- **TEXT UNDER STUDY**

((

# Shipping Boxes from USA



## hutchij (Aug 18, 2013)

Hello:

I am moving to Lisbon from the San Francisco Bay area next month. I'm not planning on shipping furniture, or anything extremely heavy/oversized, so the household items I'll be bringing can be boxed, as opposed to placed in a container. 

Earlier today, I visited the UPS store to get a quote on one box, and was shocked to learn that it would cost approx. $300 USD to ship; using the United States Postal service will be about $127 USD, which is better, but still surprisingly expensive. 

Is there another way of shipping boxes from the US that people are aware of? It's not essential the items arrive in Lisbon quickly, so I'm willing to sacrifice speed for a lower priced option. 

Thus far, my research suggests using the US Postal service might be the way to go, but perhaps people on this forum with experience shipping items from the US may have valuable insights. 

Thanks!


----------



## travelling-man (Jun 17, 2011)

You don't say how many boxes or what sort of weight is involved but perhaps a household removals company might be worth considering?

Another issue you might need to consider is import taxes...... If it's a permanent move for you, you might be entitled to tax free import of household goods but you'll need to get a certificate of baggage list stamped by the PT High Commission (before you leave) and if you do have to pay import tax, you might consider where in the EU you're initially going to import into......... For example, PT charges 23% VAT and Denmark is considerably lower on most but possibly not all items.


----------



## canoeman (Mar 3, 2011)

Generally cheapest is a part load in a container with a generous arrival date.
To put into perspective the cheapest I can send a Max 60 kgm parcel UK to Portugal is appox $50 so $127 for 6000 miles doesn't seem excessive

Please don't forget import conditions if you don't want to pay import duty see Embassy link

Importation of Household Effects


----------



## baldilocks (Mar 7, 2010)

Get in touch with Bekins Bekins Van Lines, Inc. and ask their local agent to come round and give you a quote. They moved a load of stuff for us (much less than a container load) packed it, stored it and shipped it door to door, handling all the paperwork for a very reasonable rate. It costs nothing to ask.


----------



## hutchij (Aug 18, 2013)

Thank you for the comments; I appreciate them!


----------



## siobhanwf (Mar 20, 2009)

Dhream who now lives in Thailand has posted some good advice. http://www.expatforum.com/expats/th...d/344977-ex-port-tips-please.html#post3285385

He has shipped his goods three times from OZ to Scotland to Portugal to Thailand


----------



## bom dia lisbon (Aug 8, 2013)

))

- **COLLECTED DATA**
((

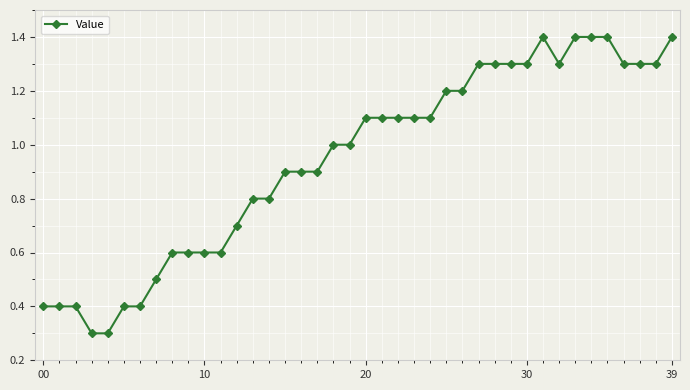

What is the sum of all values?

37.8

))

From the forum thread on shipping boxes from the USA, reproduce word for word the passage starting with "I am moving" and going on through "have valuable insights.".

I am moving to Lisbon from the San Francisco Bay area next month. I'm not planning on shipping furniture, or anything extremely heavy/oversized, so the household items I'll be bringing can be boxed, as opposed to placed in a container. 

Earlier today, I visited the UPS store to get a quote on one box, and was shocked to learn that it would cost approx. $300 USD to ship; using the United States Postal service will be about $127 USD, which is better, but still surprisingly expensive. 

Is there another way of shipping boxes from the US that people are aware of? It's not essential the items arrive in Lisbon quickly, so I'm willing to sacrifice speed for a lower priced option. 

Thus far, my research suggests using the US Postal service might be the way to go, but perhaps people on this forum with experience shipping items from the US may have valuable insights.